O Governo prevê mobilizar 4,5 mil milhões de dólares até 2036 para financiar projectos de expansão do acesso a água potável e saneamento em Moçambique, no âmbito do Compacto Nacional de Segurança Hídrica (ProÁguas), iniciativa lançada esta segunda-feira (18) pelo Presidente da República, Daniel Chapo, em Maputo.
De acordo com a Lusa, durante o lançamento da Conferência Nacional de Investimentos de Água e Saneamento 2026-2036, o chefe do Estado afirmou que o País continua a enfrentar “desafios estruturais profundos” no acesso à água e ao saneamento, apesar do potencial hídrico existente.
“Actualmente, Moçambique apresenta níveis de cobertura de abastecimento de água estimados em cerca de 62,6%, enquanto o saneamento se situa em cerca de 38,2%”, declarou Daniel Chapo, acrescentando que persistem “fortes assimetrias” entre zonas urbanas e rurais, bem como entre províncias e comunidades mais vulneráveis.
Segundo o Presidente da República, nas zonas rurais a cobertura de saneamento é de apenas 24,6%, situação que mantém milhares de famílias expostas à prática de defecação a céu aberto.
O programa ProÁguas prevê elevar a cobertura nacional de abastecimento de água para 75% até 2036, incluindo 65% nas zonas rurais e 92% nas zonas urbanas. O plano integra igualmente investimentos em saneamento, gestão sustentável de recursos hídricos e reforço da resiliência climática.
Daniel Chapo explicou que o projecto assenta em cinco pilares estratégicos, nomeadamente o fortalecimento institucional e regulatório do sector, a melhoria da gestão de recursos hídricos, a expansão do acesso aos serviços de água e saneamento, o aumento da eficiência operacional e a promoção da participação do sector privado no financiamento das infra-estruturas.

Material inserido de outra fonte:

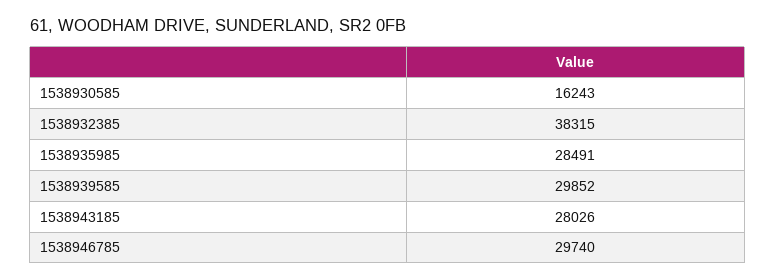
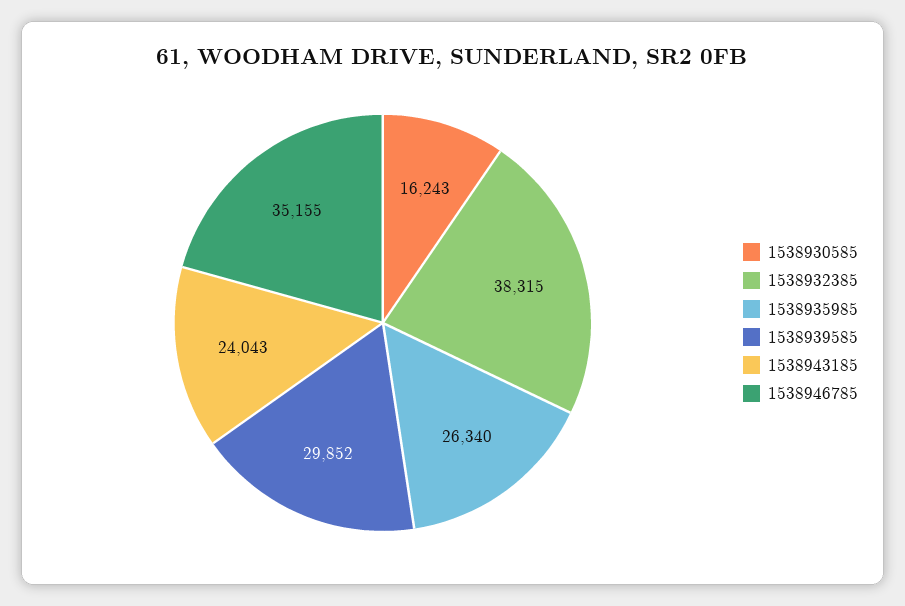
1538935985: 28491 -> 26340
1538943185: 28026 -> 24043
1538946785: 29740 -> 35155

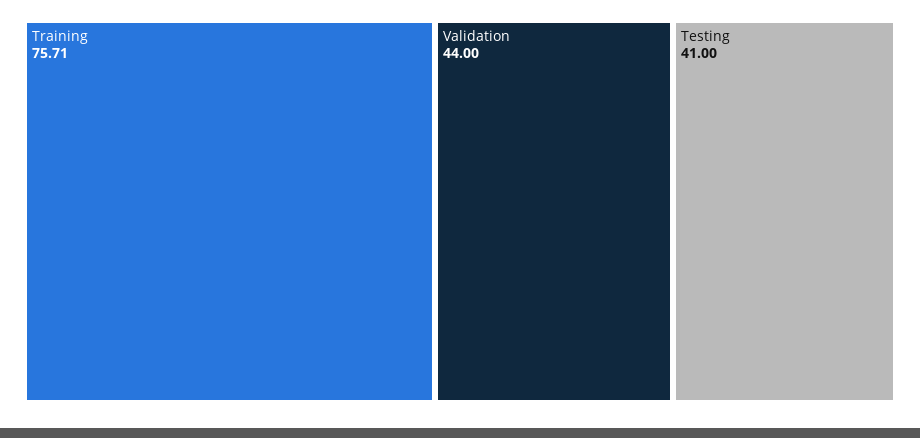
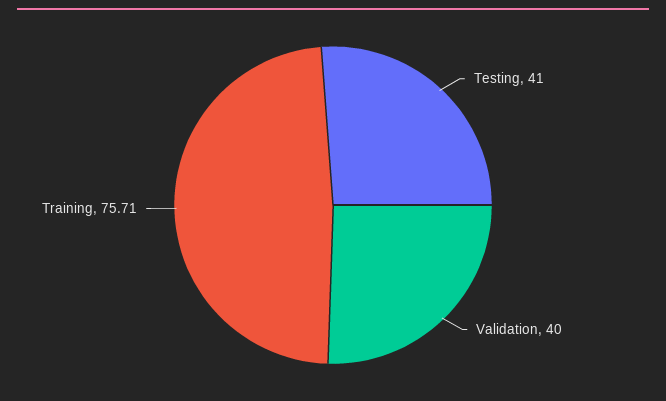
Validation: 44 -> 40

Entre os principais investimentos previstos constam a construção e reabilitação de quatro grandes barragens, mil pequenas barragens e reservatórios escavados, além da instalação de mais de 300 estações de monitoria de recursos hídricos. “O compacto prevê ainda milhares de novas ligações de água em todo o País e infra-estruturas de saneamento melhorado”, referiu o Presidente.
No sector social, o ProÁguas contempla igualmente a construção e reabilitação de infra-estruturas de água, saneamento e higiene em mais de 12 mil escolas e centenas de unidades sanitárias. “Queremos escolas onde a água promova aprendizagem, saúde e dignidade. Queremos unidades sanitárias onde o saneamento proteja vidas e comunidades onde a água deixe de ser um privilégio”, afirmou Daniel Chapo.
O Presidente da República apelou ainda ao envolvimento do sector privado, parceiros de cooperação e sociedade civil na implementação do programa, defendendo que o acesso à água e ao saneamento constitui uma condição essencial para o desenvolvimento económico e social do País.